Art and Photography:
- Here is About.com's Photography and Photographic Art page. As always they provide a great starting point for your explorations.
- digitalari.com: This site is at the cutting edge of digital art and photography. It's a "must see" for those who argue that photography is not art.
- About.com's guide to Walker Evans: I love this site and especially encourage you to check out Scenes from the Great Depression.
- Art and Photography: this short essay debates the very question we are considering this week: Is photography art?
Art and Technology:
- What would Walter Benjamin think about Internet2 - a realtime high-bandwidth version of the present Internet? See the applications for studies in the arts and humanities here.
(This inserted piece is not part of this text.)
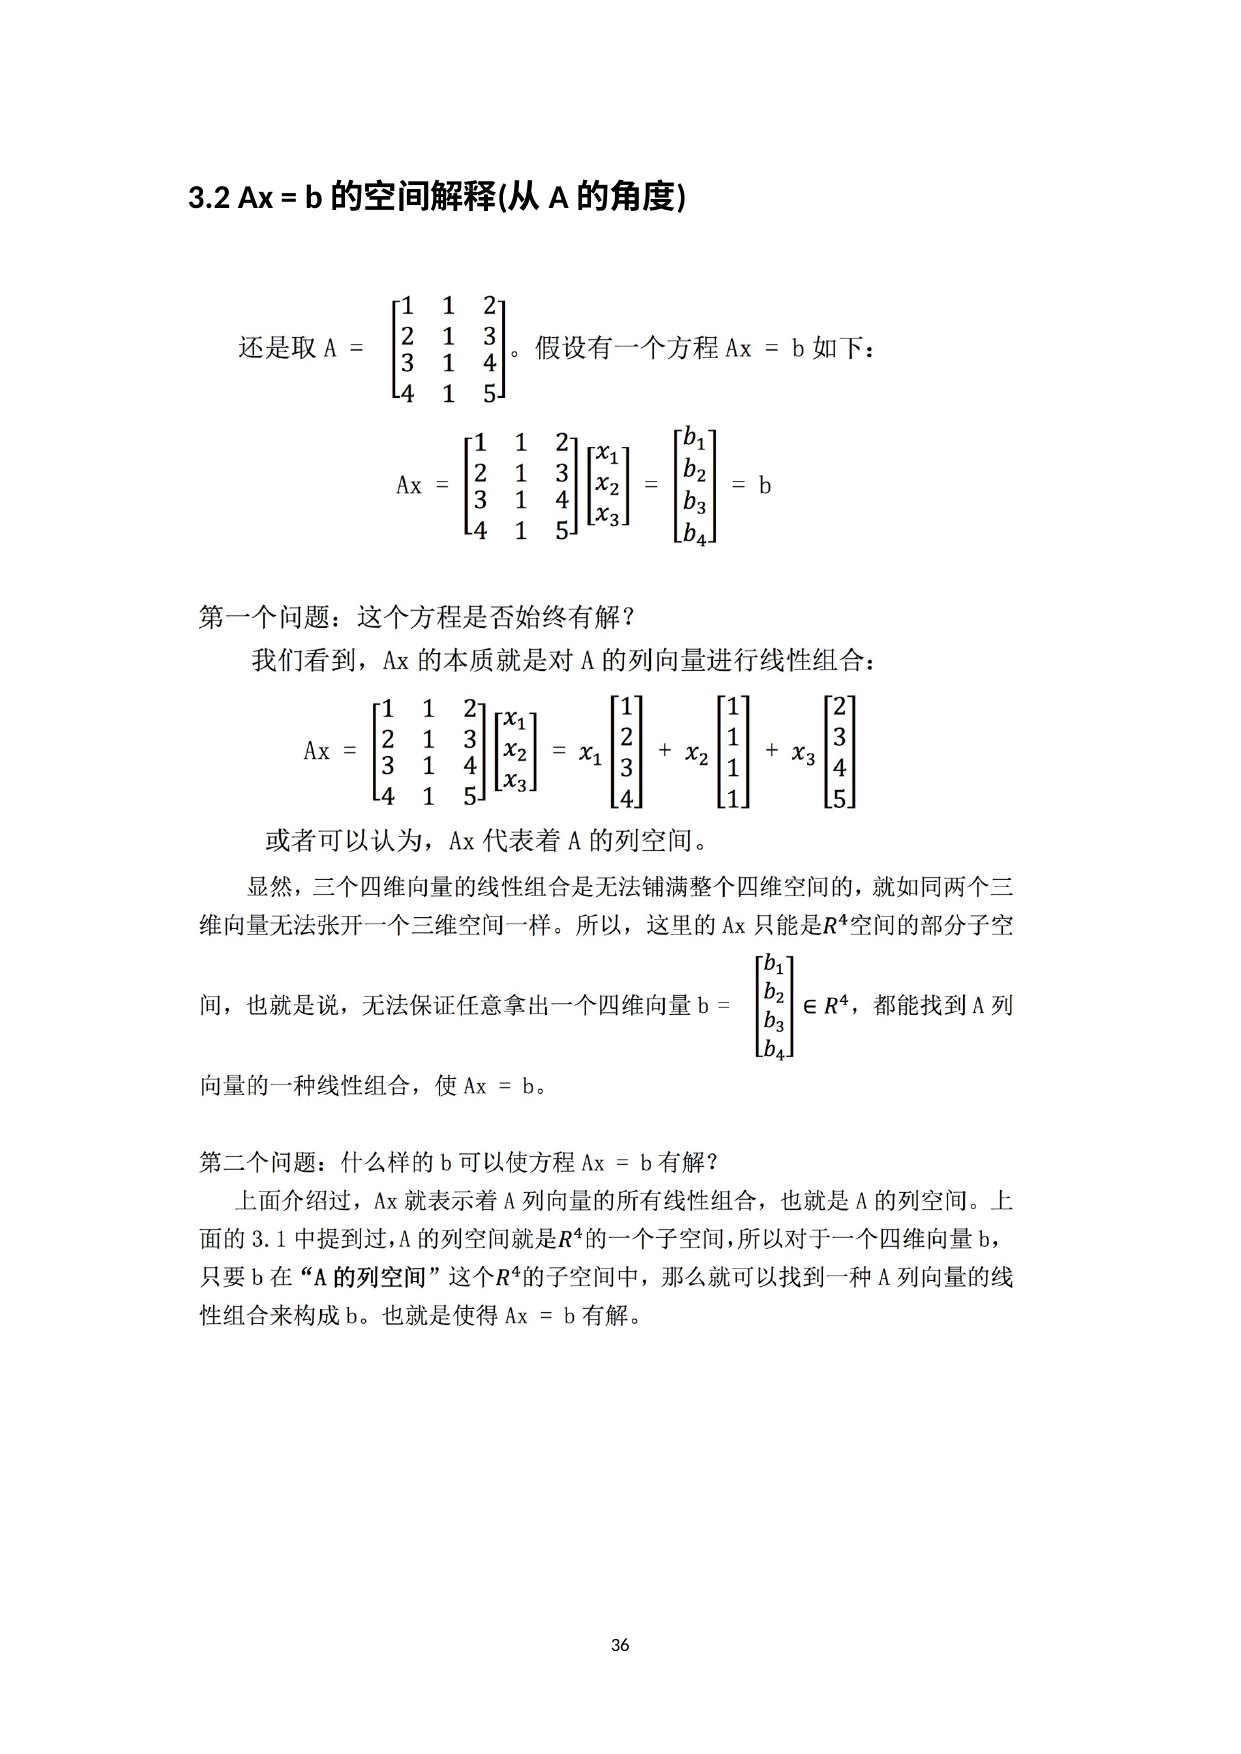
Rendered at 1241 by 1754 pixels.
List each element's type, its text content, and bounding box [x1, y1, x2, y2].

- Design as authorship - an enlivening discussion concerning the cultural role that designers play in disseminating values from etoy.com, an awesome hacktivist site
Guide Questions:
The following questions are designed to fine tune your understanding of the reading. The subject matter and answers to these questions form the basis of what you will be required to know for exams.
Objective: to determine if photography has aesthetic and artistic merit. Can photography claim to be a field of artistic endeavor or must we capitulate to Benjamin's point of view and reject "mechanical" modes of artistic reproduction"?
Benjamin Guide Questions:
- How did lithography and photography change the nature of artistic reproduction?
- What is the "prerequisite to the concept of authenticity"?
- What is Benjamin's claim concerning the "quality of presence" in a mechanically reproduced work of art?
- What happens to a work of art that is mechanically reproduced?
- What does film do to cultural heritage?
- What is the modern attitude towards digital and mechanical forms of art according to Benjamin?
- Describe the connection between aura and ritual? What is the "ritual" function of art?
- How does the idea of a print contribute to an idea of mechanical art? What is the function of a print?
- If Benjamin's view is adopted and only the fine arts qualify as authentic, how can we appreciate and understand the commercial arts?
- Are photographs merely pictures of 'x'?
- What is the relation between a photograph and its subject?)
- What is the role of the photographer in bringing the subject into play in a particular photograph?
- Why do we have faith in photographs?
- Are cool photographic techniques more or less artistic than their mundane counterparts? If you argue that technique creates art, explain why.
- What is the relationship between the photograph and the world?
- Why does Cohen think that Benjamin misses the point in his discussion of photography? What does Benjamin miss?
- How does the photographer transform a mundane subject into art? Use Cohen's discussion to explain the process.
- How can photography free itself from the label "mechanical representation"?
- What is special about photography?